We then stopped at Station Camp and Dismal Nitch. There isn’t much to see there except a couple of information signs. I would suggest stopping at each location. Since it had been storming we got somewhat of an idea how the Lewis and Clark may have felt during their expedition and the signs were very educational. We then traveled back to Oregon and visited Fort Stevens Historic Military Site. Make sure you go to the Military Site, as this is where the visitor center is. If I remember right, the entrance fee was $5.00. We didn’t spend a lot of time at the park. It was still raining a little bit and we wanted to get back to Fort Clatsop and explore the fort.

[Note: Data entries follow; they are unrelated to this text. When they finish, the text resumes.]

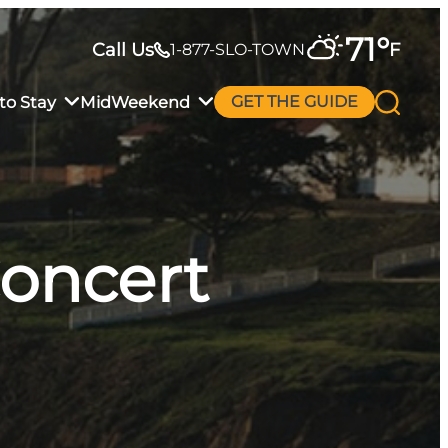
71
°
Call Us
F
1-877-SLO-TOWN
to Stay
MidWeekend
GET THE GUIDE
Concert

When we arrived at Fort Clatsop, we were greeted by Ranger Susan Rhoads. One of the activities in the girls activity books was to locate an Evergreen Huckleberry. Ranger Rhoads took us to the back of the visitor center and pointed out some ripe Huckleberries and encouraged us to each try one. They were pretty good. She told us that she likes to eat them with vanilla ice cream and informed us that you can pick them at Fort Stevens. Ranger Rhoads then asked us if we wanted a tour of the fort. Of course we said yes and we walked a short distance to the fort. As we were walking through the fort, Ranger Rhoads shared with us the purpose of each room. She explained that during the summer months that there are several activities for children to participate in. Lewis and Clark’s room was locked. She asked us if we wanted to lay on one of the beds. Again we said yes. While in the room, she unlocked one of the cabinets and let the girls and grandpa try on coon skin hats and dear skin jackets. Ranger Rhoads spent at a minimum 30 minutes with us talking about the fort and experiences of the expedition. During our contact with her, she was very energetic and it was obvious that she enjoyed her job, sharing her knowledge with us. Thanks Ranger Rhoads, this was the highlight of our trip.
On November 25, 2009, we visited Cape Disappointment State Park (Lewis and Clark Interpretive Center). We first watched a video about the expedition. We then explored the center, which had several hands on activities for the girls. Prior to leaving, we turned in our finished activity books and received our Junior Ranger badges and patches.
That afternoon, we took a walk along the beach in Seaside and visited Salt Works. Its a small area just off the beach were the expedition boiled sea water for salt.
Overall this was a very educational trip. If you have a chance to visit, I would suggest going in the summer time when the parks offer more activities for children.